Thursday, January 27, 2005

Steve

In my hubristic youth, I purported to have many answers. As life inserted its realities, my easy wisdom evanesced quickly into a universe of seemingly unrelated facts. However, in conjunction with an increasingly hoary head, the puzzles of life are again beginning to coalesce into a more reasonably understandable picture.

As my teaching/coaching career came to an end, a mother of three students came to me and suggested that I watch Mr. Holland's Opus and see myself in it. I did so and was humbled to tears at the honor she gave me in that comment. I had spent many years in the trenches with these kids and had become very close to many of them. Now, as most of them have married and are having families of their own, I jokingly claim their children as my grandstudents or grandplayers. Back here in Wisconsin, one step-daughter, Nichole, has given me a grandchild and another, Natalie, is nurturing one that is due in September.

Conversations with a close friend once brought him to the conclusion that I read Dostoyevsky's The Idiot and see myself in it. (As Myshkin, the idiot) I have not read it as yet and wonder about the 'honor' given me in that comment.

My wife, Linda, was the only member of our family that received a flu shot this year. Matthew, Kimberly, and I are all down with the flu but Linda escaped scot-free. Kleenex is at a premium as mucus is rising here as fast as the tax rates in Baraboo; as fast as OldWhig's hackles and dander toward the idea of larger government.

So, a grandchild on the way, being likened to the idiot, and suffering from the flu... unrelated facts or circumstances of life? Nay, nay, I tell you! These are integral clusters of pixels forming a single coherent picture of meaning. These situations point out very plainly to the discerning mind that 1) I am a phlegming idiot, and 2) that I am an expectorant grandfather.

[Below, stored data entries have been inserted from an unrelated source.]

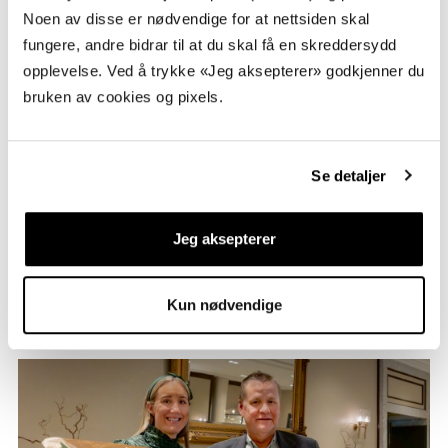
Noen av disse er nødvendige for at nettsiden skal
fungere, andre bidrar til at du skal få en skreddersydd
opplevelse. Ved å trykke «Jeg aksepterer» godkjenner du
bruken av cookies og pixels.
Hedret for lang og tro tjeneste
Se detaljer
Cam Nguyen har arbeidet hos oss i 25 år. Vi ønsker å
sette pris på våre medarbeidere, og har anerkjent henne
Jeg aksepterer
for lang og tro tjeneste. Hennes bidrag med
videreutvikling,
Kun nødvendige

Now isn't that definitive proof of intelligent design, you dogmatic offspring of Beelzebub and High Priests of the Temple of Darwin ?

3 comments:

Al said...

I prefer Spencer really. He wasn't a Darwinist, but a Social LaMarckian. He didn't care about things that nobody's witnessed any more than I do.

Lance Burri said...

Man, I don't understand half the things you guys say.

Steve Burri said...

Yeah, Spencer made a great rifle and, for a few TV seasons, he was 'for hire'. Using Lamarck's principals retarded Soviet agricultural efforts for decades. So using the 'logic' pattern of my post, I would have to conclude that you, Al, are a retarded mercenary?